Music Reviews

Beirut Hadsel

(Pompeii Records) Rating - 7/10
Finding solace in going somewhere remote is not a unique endeavor for musicians. As a result, the narrative behind it almost takes precedence over the music itself. In the case of Zach Condon, the brainchild behind Beirut, it was more of a necessity. After experiencing a series of health complications after releasing 2019's Gallipoli, Condon decided to move to a cabin in Hadsel, Norway— with equipment in hand—to recuperate and experiment. The seeds he planted there eventually took him to Berlin, where he began to shape his sixth album indefinitely due to lockdown restrictions.
Condon's method of approach may be minimal in the plainly titled Hadsel, handled independently like on his Gulag Orkestar days, but his songwriting is anything but. There's a rejuvenating quality to songs like Arctic Forest and Island Life, with swelling brass and pulsating synth tones moving as leisurely as their serene locations might suggest. While strikingly beautiful on the surface, serviced by Condon's distinct baritone, he does reckon with acceptance amidst that period of uncertainty in So Many Plans and The Tern. On the latter, he's fairly direct about the positivity he was trying to cling onto: “No, it's not too late to find where you are.”

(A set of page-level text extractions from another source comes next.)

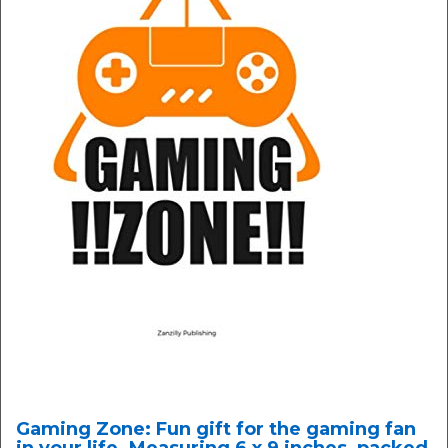
Gaming Zone: Fun gift for the gaming fan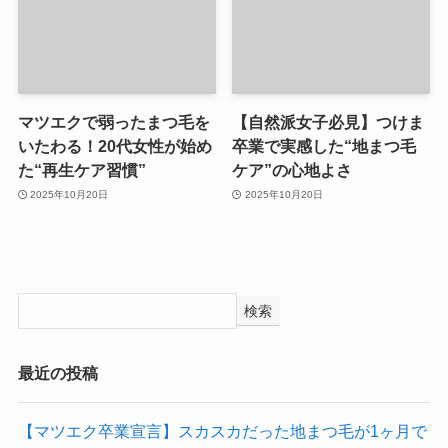
マツエクで弱ったまつ毛を
【自然派女子必見】つけま
いたわる！20代女性が始め
卒業で実感した“地まつ毛
た“再生ケア習慣”
ケア”の心地よさ
2025年10月20日
2025年10月20日
検索
最近の投稿
【マツエク卒業宣言】スカスカだった地まつ毛が1ヶ月で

Rather than use too many words, Condon lets the life-affirming melancholy of his arrangements speak for him. Once Regulatory ends the album with a positively grand soundscape, on which he declares, “The old lies are born again,” we can only assume there's more healing to be done. He rarely reveals much of his true intent throughout, relying upon platitudes that, while truthful, make Hadsel sound a little thin in places. But Condon knows his audience well, resorting to a heavily cinematic atmosphere that will have his listeners contemplating their own aspirations rather than focusing on his. Just like he intended to do.